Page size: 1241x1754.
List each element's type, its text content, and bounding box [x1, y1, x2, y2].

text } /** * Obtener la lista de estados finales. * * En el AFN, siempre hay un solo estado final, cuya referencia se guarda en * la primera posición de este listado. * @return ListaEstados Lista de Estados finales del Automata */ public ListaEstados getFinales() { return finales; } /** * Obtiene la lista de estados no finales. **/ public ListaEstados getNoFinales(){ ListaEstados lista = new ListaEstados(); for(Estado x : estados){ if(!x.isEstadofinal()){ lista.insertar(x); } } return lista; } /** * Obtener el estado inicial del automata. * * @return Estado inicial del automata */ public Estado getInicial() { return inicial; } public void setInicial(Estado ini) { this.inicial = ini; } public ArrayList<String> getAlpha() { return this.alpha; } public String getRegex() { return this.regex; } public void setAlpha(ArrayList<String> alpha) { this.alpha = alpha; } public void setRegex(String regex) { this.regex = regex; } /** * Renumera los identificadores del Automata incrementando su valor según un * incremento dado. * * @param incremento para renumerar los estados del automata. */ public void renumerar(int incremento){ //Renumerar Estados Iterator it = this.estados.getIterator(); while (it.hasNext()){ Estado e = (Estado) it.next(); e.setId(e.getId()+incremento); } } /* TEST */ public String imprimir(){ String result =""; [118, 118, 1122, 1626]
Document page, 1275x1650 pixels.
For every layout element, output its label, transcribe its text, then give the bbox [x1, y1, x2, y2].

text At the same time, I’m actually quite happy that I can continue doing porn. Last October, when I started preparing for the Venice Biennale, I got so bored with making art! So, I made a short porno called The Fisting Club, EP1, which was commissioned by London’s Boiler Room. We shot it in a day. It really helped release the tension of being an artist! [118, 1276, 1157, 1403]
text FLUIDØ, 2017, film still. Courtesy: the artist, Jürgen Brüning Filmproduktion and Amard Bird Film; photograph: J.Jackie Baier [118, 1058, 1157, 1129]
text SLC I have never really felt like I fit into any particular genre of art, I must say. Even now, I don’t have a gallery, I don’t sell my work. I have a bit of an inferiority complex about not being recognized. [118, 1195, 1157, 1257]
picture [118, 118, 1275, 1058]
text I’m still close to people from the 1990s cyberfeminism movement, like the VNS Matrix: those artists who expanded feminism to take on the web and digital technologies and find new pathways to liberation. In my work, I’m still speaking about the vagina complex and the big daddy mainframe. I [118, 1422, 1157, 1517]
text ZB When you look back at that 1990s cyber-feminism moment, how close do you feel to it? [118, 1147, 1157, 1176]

=== WHAT THIS TASK INVOLVES ===
Please recast the material as a Markdown table with the columns "Row" and "Line," starting at its first line and ending at the line that contains "For every layout", both included. Number each row and leave out blank lines.

=== TASK ANSWER ===
| Row | Line |
|---|---|
| 1 | Page size: 1241x1754. |
| 2 | List each element's type, its text content, and bounding box [x1, y1, x2, y2]. |
| 3 | text } /** * Obtener la lista de estados finales. * * En el AFN, siempre hay un solo estado final, cuya referencia se guarda en * la primera posición de este listado. * @return ListaEstados Lista de Estados finales del Automata */ public ListaEstados getFinales() { return finales; } /** * Obtiene la lista de estados no finales. **/ public ListaEstados getNoFinales(){ ListaEstados lista = new ListaEstados(); for(Estado x : estados){ if(!x.isEstadofinal()){ lista.insertar(x); } } return lista; } /** * Obtener el estado inicial del automata. * * @return Estado inicial del automata */ public Estado getInicial() { return inicial; } public void setInicial(Estado ini) { this.inicial = ini; } public ArrayList<String> getAlpha() { return this.alpha; } public String getRegex() { return this.regex; } public void setAlpha(ArrayList<String> alpha) { this.alpha = alpha; } public void setRegex(String regex) { this.regex = regex; } /** * Renumera los identificadores del Automata incrementando su valor según un * incremento dado. * * @param incremento para renumerar los estados del automata. */ public void renumerar(int incremento){ //Renumerar Estados Iterator it = this.estados.getIterator(); while (it.hasNext()){ Estado e = (Estado) it.next(); e.setId(e.getId()+incremento); } } /* TEST */ public String imprimir(){ String result =""; [118, 118, 1122, 1626] |
| 4 | Document page, 1275x1650 pixels. |
| 5 | For every layout element, output its label, transcribe its text, then give the bbox [x1, y1, x2, y2]. |